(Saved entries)
--- START ---
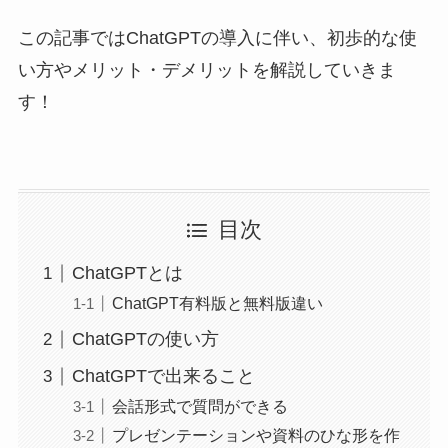
この記事ではChatGPTの導入に伴い、初歩的な使
い方やメリット・デメリットを解説していきま
す！
目次
ChatGPTとは
ChatGPT有料版と無料版違い
ChatGPTの使い方
ChatGPTで出来ること
会話形式で質問ができる
プレゼンテーションや資料のひな形を作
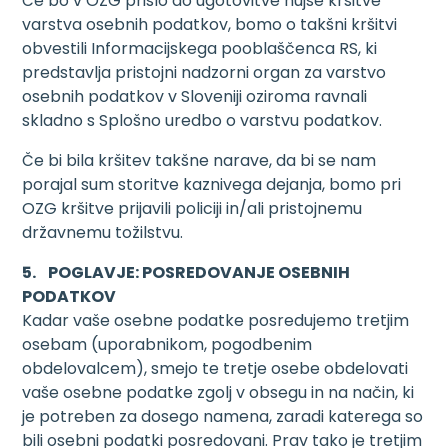
Če bo v OZG prišlo do ugotovitve hujše kršitve
varstva osebnih podatkov, bomo o takšni kršitvi
obvestili Informacijskega pooblaščenca RS, ki
predstavlja pristojni nadzorni organ za varstvo
osebnih podatkov v Sloveniji oziroma ravnali
skladno s Splošno uredbo o varstvu podatkov.
Če bi bila kršitev takšne narave, da bi se nam
porajal sum storitve kaznivega dejanja, bomo pri
OZG kršitve prijavili policiji in/ali pristojnemu
državnemu tožilstvu.
5. POGLAVJE: POSREDOVANJE OSEBNIH
PODATKOV
Kadar vaše osebne podatke posredujemo tretjim
osebam (uporabnikom, pogodbenim
obdelovalcem), smejo te tretje osebe obdelovati
vaše osebne podatke zgolj v obsegu in na način, ki
je potreben za dosego namena, zaradi katerega so
bili osebni podatki posredovani. Prav tako je tretjim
--- END ---
→ TASK GOAL: Show the lines above that include "osebne".

→ RESPONSE AREA:
Kadar vaše osebne podatke posredujemo tretjim
vaše osebne podatke zgolj v obsegu in na način, ki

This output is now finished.